Show us your LED watches


----------



## Silver Hawk (Dec 2, 2003)

I think I may be responsible for introducing Phil (LedWatch) to this Forum.









I asked if I could host his very interesting WMF on my own server --- just in case people got upset about links back to commercial sites. He kindly said "yes", so here it is:

It shows the first public showing of a Pulsar LED watch on the Tonight Show with Johnny Carson. June 6th 1970 ( file size is 1.4 MBytes )

Pulsar LED on Tonight Show with Johnny Carson

Welcome Phil!









Cheers

Paul


----------



## rhaythorne (Jan 12, 2004)

Did I hear right that it would be selling at $1500? A serious amount of money!!


----------



## Ledwatch (Apr 18, 2005)

Hi friends and thanks for the welcome and to Paul for introducing me.

I do have a major interest in the first ever digital watches, this started when I was growing up in the 70's, to see those ealy led digitals light up on a wrist was so exciting and its stayed with me ever since.

You've got to remember that a home hi-fi back then was built into a sideboard and micro electronics had not been seen. When the leds were taken over by the lcd variety after about four or five years, no-one wanted the led ones any more because you had to push the button, but now they are frantastically collectable, of the first ever (Hamilton Pulsar), these were finally crafted in solid 18kt gold and less than 20 have ever surfaced, the J Carson show did say $1500 but by the time they reached the market they were $2200.

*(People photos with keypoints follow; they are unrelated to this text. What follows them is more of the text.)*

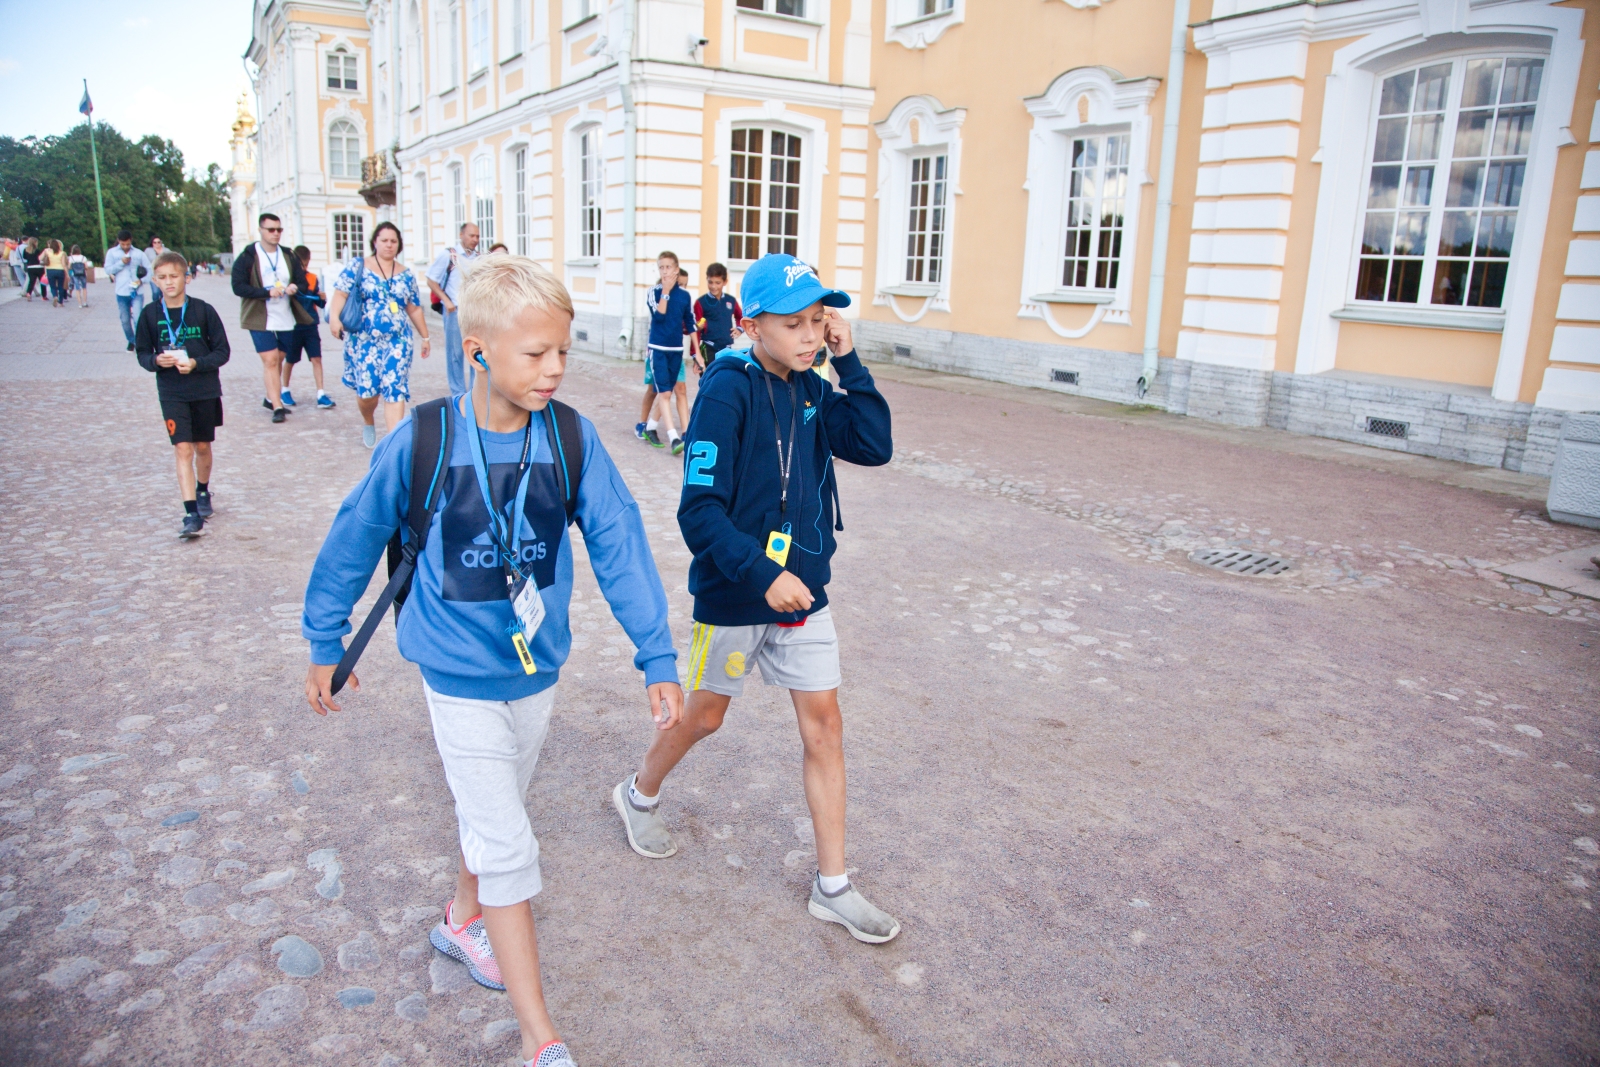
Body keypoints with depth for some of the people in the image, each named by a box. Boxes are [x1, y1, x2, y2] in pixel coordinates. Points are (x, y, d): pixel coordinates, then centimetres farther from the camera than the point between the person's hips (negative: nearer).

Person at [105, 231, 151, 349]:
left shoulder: (139, 253, 2)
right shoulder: (112, 252, 4)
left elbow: (149, 270, 5)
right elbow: (108, 270, 0)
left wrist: (142, 280, -12)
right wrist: (121, 262, -12)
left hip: (137, 292, -2)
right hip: (121, 292, 2)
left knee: (137, 318, -14)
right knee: (125, 320, 10)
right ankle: (131, 341, 26)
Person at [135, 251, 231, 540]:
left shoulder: (203, 310, -7)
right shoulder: (150, 314, -2)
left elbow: (222, 352, -4)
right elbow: (143, 353, 6)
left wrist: (196, 363, -19)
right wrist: (156, 360, -16)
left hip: (205, 389, 0)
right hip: (172, 393, 0)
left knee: (202, 446, 15)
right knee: (183, 450, -9)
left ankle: (203, 492, 41)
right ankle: (192, 514, -12)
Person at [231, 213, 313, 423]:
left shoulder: (289, 256, 7)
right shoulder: (247, 257, -6)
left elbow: (302, 281, 9)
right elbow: (238, 287, -13)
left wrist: (296, 288, -15)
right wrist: (267, 292, -25)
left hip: (286, 319, 5)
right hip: (260, 320, -5)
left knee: (278, 360, 15)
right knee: (270, 360, -10)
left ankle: (270, 398, 31)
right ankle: (277, 407, -10)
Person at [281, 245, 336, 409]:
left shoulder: (313, 279, 4)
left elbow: (319, 303, 7)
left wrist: (322, 299, -14)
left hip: (311, 326, 2)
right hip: (293, 326, -2)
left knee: (316, 358, -5)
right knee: (290, 360, 11)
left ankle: (321, 395, -5)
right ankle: (285, 391, 30)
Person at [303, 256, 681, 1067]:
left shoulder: (571, 438, -13)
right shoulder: (422, 441, -18)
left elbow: (617, 543, -10)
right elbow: (356, 537, -4)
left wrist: (657, 656, -12)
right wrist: (326, 642, 5)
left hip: (536, 666, 4)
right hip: (460, 673, -3)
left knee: (494, 814, 25)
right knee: (506, 847, -2)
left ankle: (463, 919, 53)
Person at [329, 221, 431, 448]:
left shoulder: (406, 275, 11)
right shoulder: (358, 267, 3)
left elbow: (414, 309, 16)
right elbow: (341, 294, -6)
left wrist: (425, 337, 17)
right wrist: (334, 317, -23)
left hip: (398, 342, 2)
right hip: (364, 340, -1)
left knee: (395, 391, -6)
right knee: (367, 390, -1)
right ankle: (368, 423, 31)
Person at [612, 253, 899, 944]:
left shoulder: (810, 392, 2)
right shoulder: (726, 393, -18)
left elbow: (874, 447, -8)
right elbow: (700, 511, -21)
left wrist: (849, 364, -11)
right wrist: (762, 573, -30)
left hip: (803, 587, 6)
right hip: (733, 592, -5)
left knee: (824, 725, 6)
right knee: (706, 714, 15)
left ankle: (832, 888, 19)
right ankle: (639, 795, 47)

Back then you could buy a small house for that money, when one comes onto the market now they sell for top money, a good condition in the original box sold last year for $18,800.00

Theres many variants, including the ultra-rare green type, yes few people are aware that a couple of manufacturers brought out a green led watch in 1976 to try to regain the market - this failed but the greenies are now also very rare and sought after, these sell for around $2500.

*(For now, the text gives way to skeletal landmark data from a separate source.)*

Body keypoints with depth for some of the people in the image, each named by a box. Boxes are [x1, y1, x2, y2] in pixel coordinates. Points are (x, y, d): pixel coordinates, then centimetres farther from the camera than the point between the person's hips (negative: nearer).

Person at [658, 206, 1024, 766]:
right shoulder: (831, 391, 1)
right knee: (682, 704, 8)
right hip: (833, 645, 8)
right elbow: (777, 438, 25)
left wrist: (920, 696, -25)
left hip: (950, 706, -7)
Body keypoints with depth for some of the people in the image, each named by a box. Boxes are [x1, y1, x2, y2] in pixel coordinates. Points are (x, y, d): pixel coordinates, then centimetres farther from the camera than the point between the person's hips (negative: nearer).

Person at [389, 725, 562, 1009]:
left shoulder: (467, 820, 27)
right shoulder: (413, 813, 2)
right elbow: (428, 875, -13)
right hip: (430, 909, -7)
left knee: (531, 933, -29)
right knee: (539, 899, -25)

By the way, values of leds are doubling every three or four years at the moment with new collectors arriving every day. Hope this is interesting?? Maybe its a big yawn to other collectors, but I certainly find it a great interest and a major thrill to have one of the Worlds largest collections.

Thanks again for the welcome

Kind regards

Phil


----------



## DavidH (Feb 24, 2003)

> By the way, values of leds are doubling every three or four years at the moment with new collectors arriving every day. Hope this is interesting??


Somehow i don't think mine will









A bit off topic, my father has an Led calculater @ 30 yrs and it is faster to get the answer than a new casio.


----------



## Stan (Aug 7, 2003)

Hey Phil,

Welcome and I know what you mean.









Back in the late 1950's when I was very young my dad owned an Accurist watch with Tritium dial markers and it fascinated me to see it glow in total darkness. I looked at it for hours, it comforted me when I went to bed.









LED watches were disparaged as being "toys" when they came out because they didn't have a permanent display. That could be a plus point these days, in the military.









Time on demand that you can be seen very well by eyes that are accustomed to the dark without disclosing anything to the enemy? Sounds good from my perspective.

Our eyes do respond well to red light in total darkness don't they?









Red Luminova from now on for me Roy.


----------



## 036 (Feb 27, 2003)

Hi Phil

Welcome.

A few pics of my only example of the genre below. I have seen claims on the net that this was the first dual-display watch, or the first ana-digi. Any truth in that?

Si



















Not the most appealling movement I've ever seen:










Si


----------



## rediode (Jan 20, 2005)

Hi Phil!

Good to see another ledfreak on this forum









Best,

Greger from Sweden


----------